» **Task goal**: Reproduce word for word the passage of the Serco dividend report that opens with the words "The group has" and closes after the words "during the pandemic.".

Serco is to pay a dividend for the first time in seven years after the outsourcing company, which is contracted to run the heavily criticised NHS Covid-19 test-and-trace programme, reported that its profits almost doubled in 2020.
The group has secured a series of taxpayer-funded contracts related to Covid, which it said had added £350m to revenues. It runs call centres and testing hubs for much of the £22bn test-and-trace scheme,
Serco played down the impact of pandemic contracts on its results, saying the work accounted for just 1% of underlying profits. It reported pre-tax profits of £153m last year, up from £80.7m in 2019, as revenues surged by a fifth to £3.9bn.
Rupert Soames, Serco’s chief executive, said the board had thought carefully about reinstating a dividend “in light of the current circumstances”. He said it was the right thing to do for investors, given that Serco has repaid all government employment and financial support and awarded a £100-a-person bonus to 50,000 frontline staff in recognition of the “intense pressure and extra work” during the pandemic.

(Pixel coordinate tracking data)
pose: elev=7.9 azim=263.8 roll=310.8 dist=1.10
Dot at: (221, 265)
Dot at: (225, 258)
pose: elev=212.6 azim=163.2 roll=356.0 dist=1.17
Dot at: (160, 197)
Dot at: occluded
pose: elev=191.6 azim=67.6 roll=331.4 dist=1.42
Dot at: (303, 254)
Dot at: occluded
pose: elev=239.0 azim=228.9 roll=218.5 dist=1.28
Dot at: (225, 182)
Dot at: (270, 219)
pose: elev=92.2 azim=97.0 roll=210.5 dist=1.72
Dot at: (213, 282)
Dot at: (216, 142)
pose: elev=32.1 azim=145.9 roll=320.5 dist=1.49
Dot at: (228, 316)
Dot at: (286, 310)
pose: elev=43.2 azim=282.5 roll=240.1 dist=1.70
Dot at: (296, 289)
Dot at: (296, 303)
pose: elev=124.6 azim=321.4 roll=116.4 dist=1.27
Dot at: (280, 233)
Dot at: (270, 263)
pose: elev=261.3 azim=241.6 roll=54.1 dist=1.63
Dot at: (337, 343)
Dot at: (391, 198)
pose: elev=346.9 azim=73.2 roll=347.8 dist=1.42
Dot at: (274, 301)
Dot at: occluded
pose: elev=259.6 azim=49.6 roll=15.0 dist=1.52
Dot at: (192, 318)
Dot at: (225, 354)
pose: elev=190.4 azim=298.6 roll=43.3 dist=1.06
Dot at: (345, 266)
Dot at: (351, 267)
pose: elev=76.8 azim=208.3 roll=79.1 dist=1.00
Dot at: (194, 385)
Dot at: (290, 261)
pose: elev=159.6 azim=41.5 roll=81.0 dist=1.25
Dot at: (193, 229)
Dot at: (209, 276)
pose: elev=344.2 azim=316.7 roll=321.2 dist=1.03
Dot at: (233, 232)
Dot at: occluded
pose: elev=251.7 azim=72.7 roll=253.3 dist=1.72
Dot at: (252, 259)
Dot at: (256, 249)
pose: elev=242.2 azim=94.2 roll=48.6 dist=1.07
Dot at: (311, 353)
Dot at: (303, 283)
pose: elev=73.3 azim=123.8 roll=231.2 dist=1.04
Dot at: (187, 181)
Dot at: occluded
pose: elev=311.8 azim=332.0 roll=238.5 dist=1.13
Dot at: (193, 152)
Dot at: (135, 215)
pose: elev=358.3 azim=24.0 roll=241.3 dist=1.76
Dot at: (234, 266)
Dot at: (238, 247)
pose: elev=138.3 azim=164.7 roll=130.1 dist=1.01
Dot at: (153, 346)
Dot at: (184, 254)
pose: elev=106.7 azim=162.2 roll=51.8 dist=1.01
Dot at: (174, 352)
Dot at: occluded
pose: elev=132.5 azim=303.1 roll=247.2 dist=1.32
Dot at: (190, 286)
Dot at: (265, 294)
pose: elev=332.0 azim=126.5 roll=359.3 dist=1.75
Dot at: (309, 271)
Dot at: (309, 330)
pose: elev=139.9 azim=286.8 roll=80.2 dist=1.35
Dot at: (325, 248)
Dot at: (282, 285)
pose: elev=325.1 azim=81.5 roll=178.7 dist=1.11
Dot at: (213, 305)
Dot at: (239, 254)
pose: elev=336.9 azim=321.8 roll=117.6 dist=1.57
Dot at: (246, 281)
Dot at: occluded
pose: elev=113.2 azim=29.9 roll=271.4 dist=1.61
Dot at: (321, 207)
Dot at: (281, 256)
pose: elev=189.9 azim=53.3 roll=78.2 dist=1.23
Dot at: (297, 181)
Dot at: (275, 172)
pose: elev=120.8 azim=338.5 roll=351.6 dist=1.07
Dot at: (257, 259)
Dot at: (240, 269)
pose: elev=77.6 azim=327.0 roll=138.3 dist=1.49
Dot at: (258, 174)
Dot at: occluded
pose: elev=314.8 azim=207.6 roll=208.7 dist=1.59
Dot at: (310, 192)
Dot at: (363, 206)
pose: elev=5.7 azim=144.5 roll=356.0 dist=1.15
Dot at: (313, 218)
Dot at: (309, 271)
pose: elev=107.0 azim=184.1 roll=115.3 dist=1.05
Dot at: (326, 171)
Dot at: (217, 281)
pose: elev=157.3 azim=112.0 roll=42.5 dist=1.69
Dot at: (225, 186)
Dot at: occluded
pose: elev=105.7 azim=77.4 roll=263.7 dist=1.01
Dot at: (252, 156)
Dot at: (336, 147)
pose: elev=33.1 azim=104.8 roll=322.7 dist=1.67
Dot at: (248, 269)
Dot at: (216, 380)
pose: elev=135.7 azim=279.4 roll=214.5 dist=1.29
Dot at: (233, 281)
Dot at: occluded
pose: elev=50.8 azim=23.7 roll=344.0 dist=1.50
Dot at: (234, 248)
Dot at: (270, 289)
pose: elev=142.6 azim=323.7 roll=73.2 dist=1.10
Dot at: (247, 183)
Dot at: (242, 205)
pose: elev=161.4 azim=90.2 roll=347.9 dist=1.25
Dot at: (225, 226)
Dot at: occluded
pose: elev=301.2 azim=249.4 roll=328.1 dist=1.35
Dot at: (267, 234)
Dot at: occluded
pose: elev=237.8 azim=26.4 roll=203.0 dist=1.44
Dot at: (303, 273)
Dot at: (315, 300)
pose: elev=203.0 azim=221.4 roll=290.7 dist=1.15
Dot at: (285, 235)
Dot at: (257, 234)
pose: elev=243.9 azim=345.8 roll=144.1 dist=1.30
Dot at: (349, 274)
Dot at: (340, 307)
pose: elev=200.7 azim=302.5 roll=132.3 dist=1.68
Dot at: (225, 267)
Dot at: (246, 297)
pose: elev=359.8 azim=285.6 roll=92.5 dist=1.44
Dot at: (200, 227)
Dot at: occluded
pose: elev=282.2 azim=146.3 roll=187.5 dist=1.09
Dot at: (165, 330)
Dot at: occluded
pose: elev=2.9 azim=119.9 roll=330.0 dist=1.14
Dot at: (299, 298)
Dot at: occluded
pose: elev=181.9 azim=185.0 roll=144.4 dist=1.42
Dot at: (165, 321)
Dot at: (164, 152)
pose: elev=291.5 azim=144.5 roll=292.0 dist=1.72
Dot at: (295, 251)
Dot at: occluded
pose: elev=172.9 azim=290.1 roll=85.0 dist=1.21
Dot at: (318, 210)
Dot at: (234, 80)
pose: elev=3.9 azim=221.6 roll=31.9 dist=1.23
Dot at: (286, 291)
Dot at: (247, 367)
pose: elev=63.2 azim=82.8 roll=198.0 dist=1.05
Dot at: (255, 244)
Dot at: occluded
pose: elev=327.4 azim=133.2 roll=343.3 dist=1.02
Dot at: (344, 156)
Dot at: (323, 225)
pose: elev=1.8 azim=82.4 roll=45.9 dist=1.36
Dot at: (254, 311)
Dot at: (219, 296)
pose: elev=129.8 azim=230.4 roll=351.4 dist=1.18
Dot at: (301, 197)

» **Written reply**:
The group has secured a series of taxpayer-funded contracts related to Covid, which it said had added £350m to revenues. It runs call centres and testing hubs for much of the £22bn test-and-trace scheme,
Serco played down the impact of pandemic contracts on its results, saying the work accounted for just 1% of underlying profits. It reported pre-tax profits of £153m last year, up from £80.7m in 2019, as revenues surged by a fifth to £3.9bn.
Rupert Soames, Serco’s chief executive, said the board had thought carefully about reinstating a dividend “in light of the current circumstances”. He said it was the right thing to do for investors, given that Serco has repaid all government employment and financial support and awarded a £100-a-person bonus to 50,000 frontline staff in recognition of the “intense pressure and extra work” during the pandemic.